#### [Problem description]
Each line of the data below either holds "index" or does not. Report how many do, and only that.

────

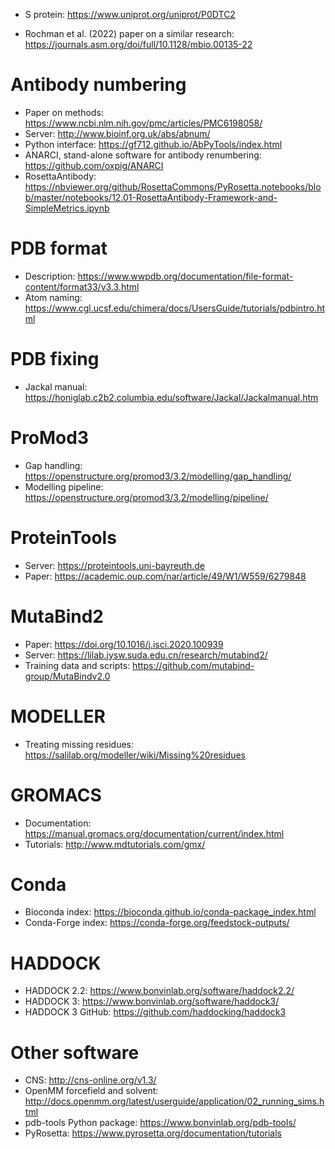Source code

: * S protein: https://www.uniprot.org/uniprot/P0DTC2

* Rochman et al. (2022) paper on a similar research: https://journals.asm.org/doi/full/10.1128/mbio.00135-22

Antibody numbering
==================

* Paper on methods: https://www.ncbi.nlm.nih.gov/pmc/articles/PMC6198058/
* Server: http://www.bioinf.org.uk/abs/abnum/
* Python interface: https://gf712.github.io/AbPyTools/index.html
* ANARCI, stand-alone software for antibody renumbering: https://github.com/oxpig/ANARCI
* RosettaAntibody: https://nbviewer.org/github/RosettaCommons/PyRosetta.notebooks/blob/master/notebooks/12.01-RosettaAntibody-Framework-and-SimpleMetrics.ipynb

PDB format
==========

* Description: https://www.wwpdb.org/documentation/file-format-content/format33/v3.3.html
* Atom naming: https://www.cgl.ucsf.edu/chimera/docs/UsersGuide/tutorials/pdbintro.html

PDB fixing
==========

* Jackal manual: https://honiglab.c2b2.columbia.edu/software/Jackal/Jackalmanual.htm

ProMod3
=======

* Gap handling: https://openstructure.org/promod3/3.2/modelling/gap_handling/
* Modelling pipeline: https://openstructure.org/promod3/3.2/modelling/pipeline/

ProteinTools
============

* Server: https://proteintools.uni-bayreuth.de
* Paper: https://academic.oup.com/nar/article/49/W1/W559/6279848

MutaBind2
=========

* Paper: https://doi.org/10.1016/j.isci.2020.100939
* Server: https://lilab.jysw.suda.edu.cn/research/mutabind2/
* Training data and scripts: https://github.com/mutabind-group/MutaBindv2.0

MODELLER
========

* Treating missing residues: https://salilab.org/modeller/wiki/Missing%20residues

GROMACS
=======

* Documentation: https://manual.gromacs.org/documentation/current/index.html
* Tutorials: http://www.mdtutorials.com/gmx/

Conda
=====

* Bioconda index: https://bioconda.github.io/conda-package_index.html
* Conda-Forge index: https://conda-forge.org/feedstock-outputs/

HADDOCK
=======

* HADDOCK 2.2: https://www.bonvinlab.org/software/haddock2.2/
* HADDOCK 3: https://www.bonvinlab.org/software/haddock3/
* HADDOCK 3 GitHub: https://github.com/haddocking/haddock3

Other software
==============

* CNS: http://cns-online.org/v1.3/
* OpenMM forcefield and solvent: http://docs.openmm.org/latest/userguide/application/02_running_sims.html
* pdb-tools Python package: https://www.bonvinlab.org/pdb-tools/
* PyRosetta: https://www.pyrosetta.org/documentation/tutorials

────

#### [Task result]
4